FreeBSD 10 To Use Clang Compiler, Deprecate GCC
An anonymous reader writes "Shared in last quarter's FreeBSD status report are developer plans to have LLVM/Clang become the default compiler and to deprecate GCC. Clang can now build most packages and suit well for their BSD needs. They also plan to have a full BSD-licensed C++11 stack in FreeBSD 10."
Says the article, too: "Some vendors have also been playing around with the idea of using Clang to build the Linux kernel (it's possible to do with certain kernel configurations, patches, and other headaches)."
What's wrong with GCC?
and suit well for their BSD needs
In other words, it has the license they want. GCC was a thorn in the side of the collective BSD conscience, they didn't like it.
"First they came for the slanderers and i said nothing."
Having all this great open source compiler technology competing with each other is great, but one does wonder if the alienation caused by GPLv3 was worth it, as it is the primary reason both Apple and FreeBSD embraced Clang (in fact, Apple started the Clang project). As a result, GCC wasn't updated past GPLv2 on either platform. Apple couldn't integrate GCC with their IDE like they wanted, nor could FreeBSD's commercial clients work with it. Flexibility and pragmatism usually wins out over rigidness and ideology.
I've heard positive and negative claims regarding this. Certainly, Apple thinks it's production-ready (I think it was Xcode 4.2 that they stopped shipping GCC). Do you have a link showing that generated code is significantly worse? Which versions were compared?
What's wrong with GCC?
Some people argue that LLVM/Clang offers better code generation, compile time warnings, and code analysis. Some compiler developers think the gcc code has become too bloated and complicated. Even gcc devs have described the gcc code as "cumbersome".
There are various efforts to get Linux building under LLVM/Clang. Especially for embedded environments.
Stallman and others deliberately fought having APIs, proper documentation and to allow plugins for all parts of the GCC toolchain, to keep control of the thing.
Mostly result of dispute with DEC SRC when GCC and parent FSF failed to enforce GPL on Modula-3. Moving target known as GCC internals has been problem ever since, mostly to "legitimate" GNU compiler developers.
LLVM, on the other hand, made ingenious move with standard and open IR. Overall modular design is another boon.
GCC was in blind alleys before. No real reason for them not to survive this one. Another EGC can happen, to pull GCC in future.
http://opencm3.net, http://www.nongnu.org/gm2/
I've found that code that will compile properly under a variety of compilers tends to be of better quality.
One of my current projects started out on an old 2.x branch of GCC. When I finally got around to updating to a current GCC, I had to fix quite a few bugs before it would actually work - the different compiler was catching problems I hadn't noticed before.
Same when I tried compiling it under Visual Studio, or Clang - the more compilers I made it work under, the less bugs there were in the code.

LISTED ENTRIES:
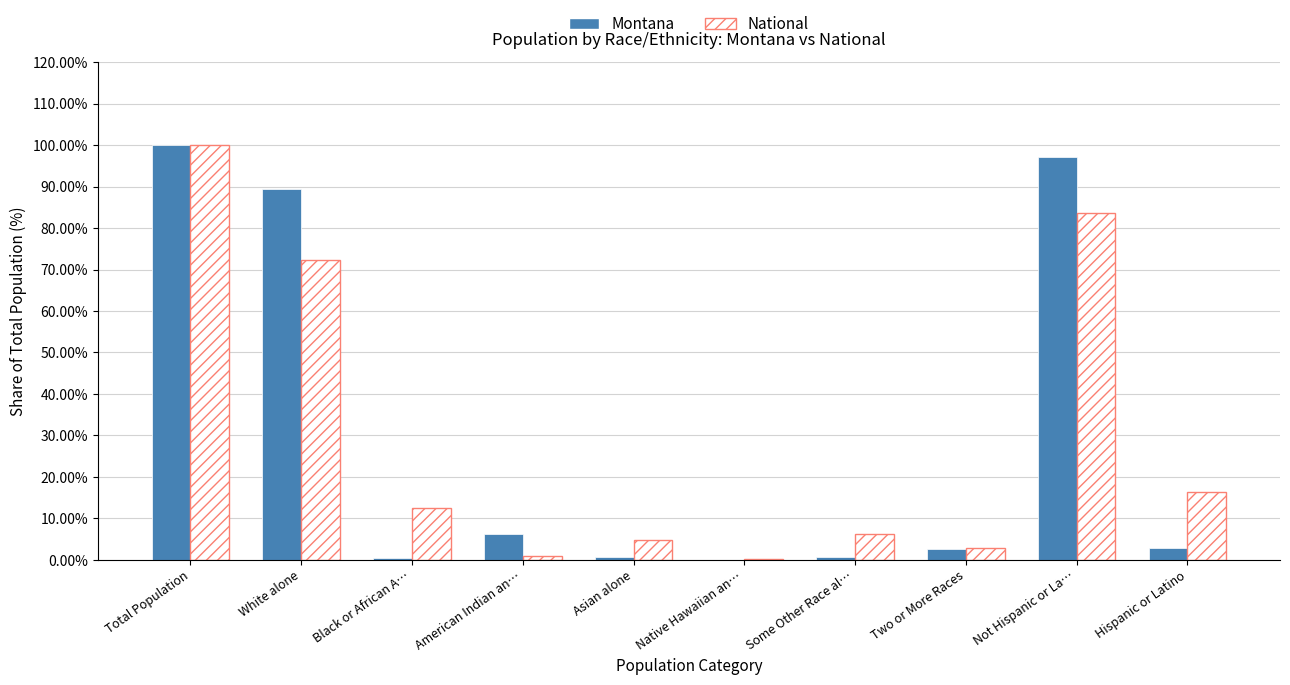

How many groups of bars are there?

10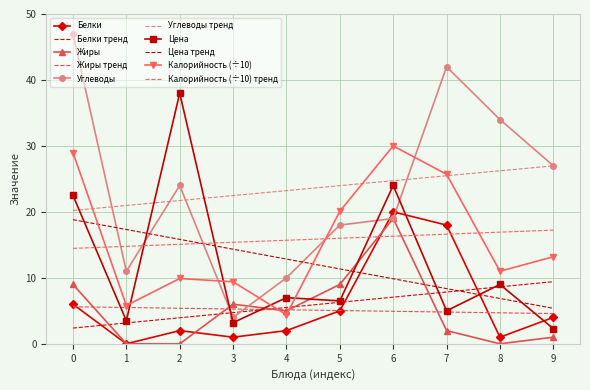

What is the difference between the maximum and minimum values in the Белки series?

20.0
==
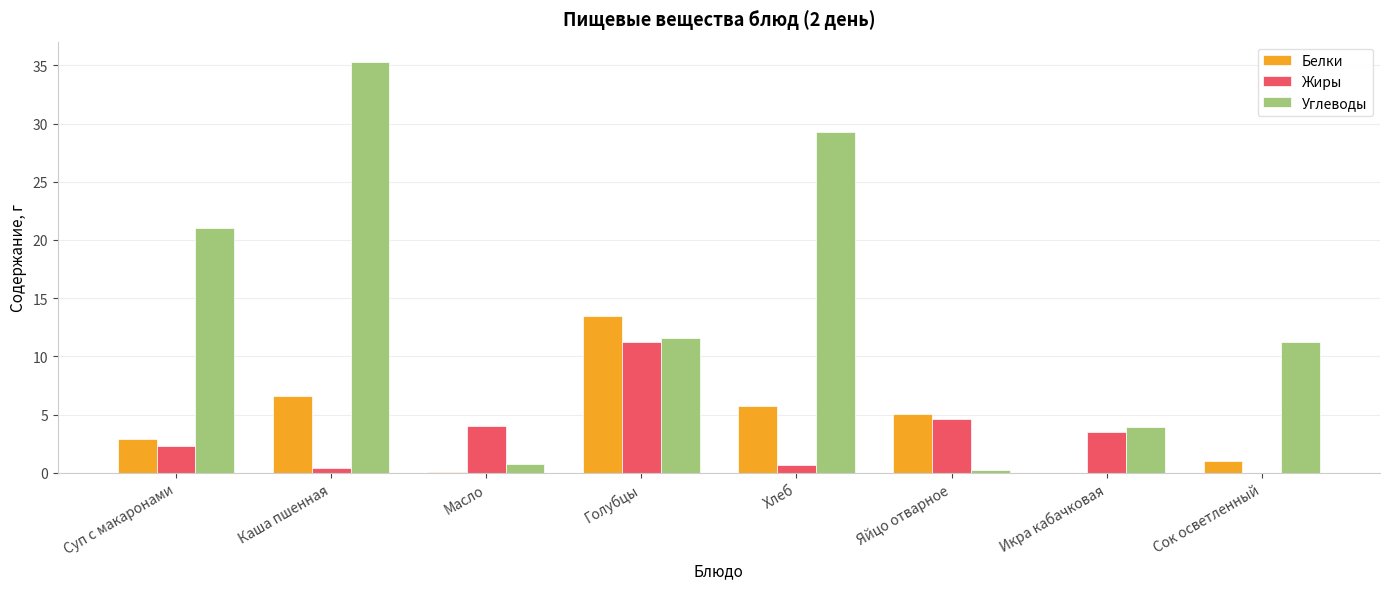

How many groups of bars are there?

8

TASK ITEM: Quote, in order, every sentence in the discussion of FreeBSD's move to Clang that ends with a question mark, and include any sentence that appears more than once. The chart listing plays no part in the task.

RESPONSE:
1. What's wrong with GCC?
2. Do you have a link showing that generated code is significantly worse?
3. Which versions were compared?
4. What's wrong with GCC?